High variability and non-neutral evolution of the mammalian avpr1a gene

Abstract

Background: The arginine-vasopressin 1a receptor has been identified as a key determinant for social behaviour in Microtus voles, humans and other mammals. Nevertheless, the genetic bases of complex phenotypic traits like differences in social and mating behaviour among species and individuals remain largely unknown. Contrary to previous studies focusing on differences in the promotor region of the gene, we investigate here the level of functional variation in the coding region (exon 1) of this locus.

Results: We detected high sequence diversity between higher mammalian taxa as well as between species of the genus Microtus. This includes length variation and radical amino acid changes, as well as the presence of distinct protein variants within individuals. Additionally, negative selection prevails on most parts of the first exon of the arginine-vasopressin receptor 1a (avpr1a) gene but it contains regions with higher rates of change that harbour positively selected sites. Synonymous and non-synonymous substitution rates in the avpr1a gene are not exceptional compared to other genes, but they exceed those found in related hormone receptors with similar functions.

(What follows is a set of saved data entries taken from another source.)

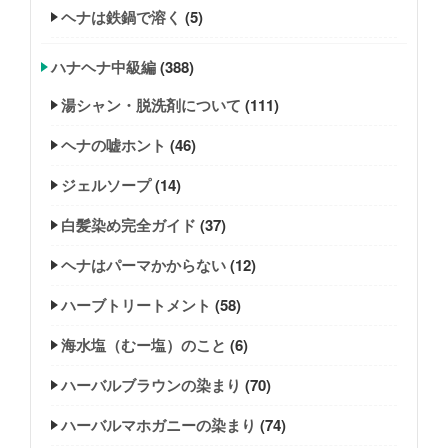
ヘナは鉄鍋で溶く
(5)
ハナヘナ中級編
(388)
湯シャン・脱洗剤について
(111)
ヘナの嘘ホント
(46)
ジェルソープ
(14)
白髪染め完全ガイド
(37)
ヘナはパーマかからない
(12)
ハーブトリートメント
(58)
海水塩（むー塩）のこと
(6)
ハーバルブラウンの染まり
(70)
ハーバルマホガニーの染まり
(74)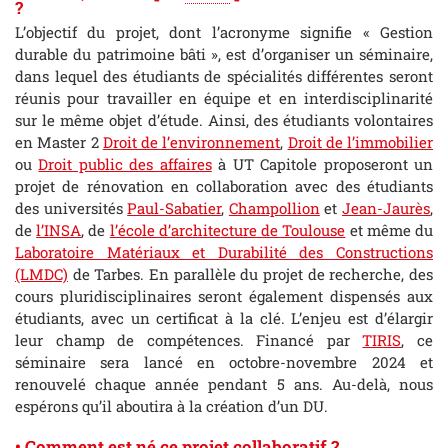
?
L’objectif du projet, dont l’acronyme signifie « Gestion
durable du patrimoine bâti », est d’organiser un séminaire,
dans lequel des étudiants de spécialités différentes seront
réunis pour travailler en équipe et en interdisciplinarité
sur le même objet d’étude. Ainsi, des étudiants volontaires
en Master 2
Droit de l’environnement
,
Droit de l’immobilier
ou
Droit public des affaires
à UT Capitole proposeront un
projet de rénovation en collaboration avec des étudiants
des universités
Paul-Sabatier
,
Champollion
et
Jean-Jaurès
,
de
l’INSA
, de
l’école d’architecture de Toulouse
et même du
Laboratoire Matériaux et Durabilité des Constructions
(LMDC)
de Tarbes. En parallèle du projet de recherche, des
cours pluridisciplinaires seront également dispensés aux
étudiants, avec un certificat à la clé. L’enjeu est d’élargir
leur champ de compétences. Financé par
TIRIS
, ce
séminaire sera lancé en octobre-novembre 2024 et
renouvelé chaque année pendant 5 ans. Au-delà, nous
espérons qu’il aboutira à la création d’un DU.
• Comment est né ce projet collaboratif ?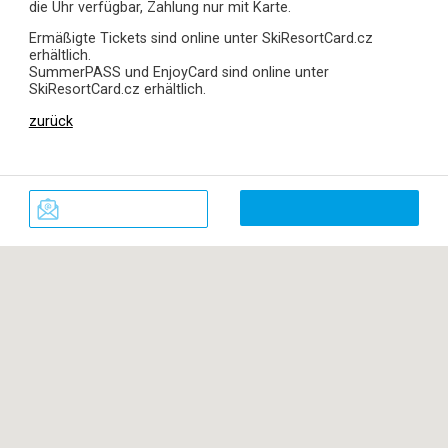
die Uhr verfügbar, Zahlung nur mit Karte.
Ermäßigte Tickets sind online unter SkiResortCard.cz
erhältlich.
SummerPASS und EnjoyCard sind online unter
SkiResortCard.cz erhältlich.
zurück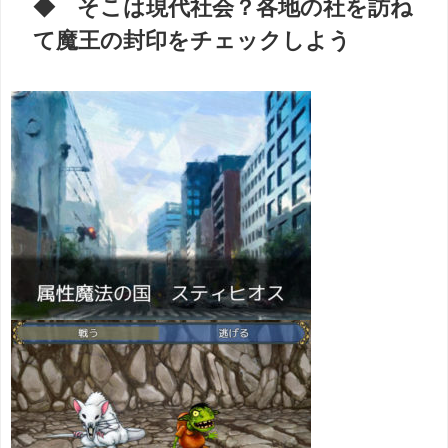
◆ そこは現代社会？各地の社を訪ね
て魔王の封印をチェックしよう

Discussion: These results stress the importance of considering variation in the coding sequence of avpr1a in regards to associations with life history traits (e.g. social behaviour, mating system, habitat requirements) of voles, other mammals and humans in particular.

Figure 1

Synonymous and non-synonymous changes in the avpr1a gene. A: Schematic overview of the structure of V1a receptor adapted from a model of Mus musculus [95]. The functionally important receptor regions (ligand binding and G-protein binding domains) are shown in red, while six out of seven transmembrane regions are displayed in black (label TM1-TM6). B: Non-synonymous (grey bars) and synonymous (black lines) substitutions in Eutherian mammals and the marsupial Monodelphis domestica (one DNA sequence per species, see text). Highest numbers of non-synonymous substitutions are present in the ligand binding and the G-protein binding domains, while synonymous substitutions are scattered along the whole gene. C: Non-synonymous (grey bars) and synonymous (black lines) changes for 24 species of the Microtus genus (one sequence per species, see text). High numbers of AA variants are found in the ligand binding domain only, while the G-protein binding domain is relatively conserved. Similar to the pattern in higher mammalian taxa, synonymous substitutions are equally frequent along the exon.

Figure 2

Structural model of the V1a receptor with amino acid substitutions in the genus Microtus. AA substitutions are spread over the whole protein, but largest numbers of changes are found in the functionally important ligand binding domain. Position of changes and type of changes are marked as: black circle = radical change; white circle = conservative change; grey circle = conservative and radical changes at the same position; white square = deletion; black square = insertion; black triangle = radical change and deletion at the same position. Changes between protein types within an individual occur in the functionally important regions (ligand and G-protein binding domains) and are marked as red diamond for a radical change, and as orange diamond for a conservative change.

Figure 3

Amino acid alterations of the avpr1a gene plotted onto a mitochondrial cytochrome b phylogeny of the genus Microtus. Positions and types of changes are labelled as in Figure 2. Bootstrap values > 50 (10'000 replicates) of the maximum likelihood method are shown on the branches. AA alterations in Microtus segregate generally independently of the phylogenetic background except for the closely related sister species M. arvalis and M. rossiaemeridionalis which show two identical changes at the same positions (58, 85). Additionally, a two AA long insertion together with an alteration at position 42 appear in the cluster of M. agrestis together with M. montebelli and M. kikuchii, where the changes seem to have been subsequently lost in M. oeconomus.

Figure 4

Maximum likelihood tree inferred from the nucleotide sequences of exon 1 of the arginine-vasopressin 1a receptor gene for various mammalian taxa. Bootstrap values > 50 are shown for the maximum likelihood method above branches and for neighbour-joining below branches. Positively selected sites (ω > 1) are shown in black circles. Note that most of these sites are found in the G-protein binding domain (231–274). Only two positively selected sites (191; 228) were detected outside this domain in two species (O. aries and C. familiaris).

Figure 5

Sliding window analysis of the ratio of non-synonymous substitutions (d_N) over synonymous substitutions (d_S) along the avpr1a gene of mammals compared to the marsupial Monodelphis domestica (see text). The ratio is drawn over the midpoint window position (window size 30, step size 10) from nucleotide position 50 to 800 from the start codon (due to primer selection). d_N/d_S exceeds 1 in the ligand binding domain, which indicates positive selection in this region. A second peak of d_N/d_S close to 1 is found around 750 bp corresponding to the G-protein binding domain of the AVP 1a receptor.

Figure 6

Comparison of synonymous and non-synonymous substitutions per site for orthologous nuclear genes in Microtus, mouse and rat. Genes are ranked according to non-synonymous substitutions (black bars) per site. Synonymous substitutions per site are shown as white bars.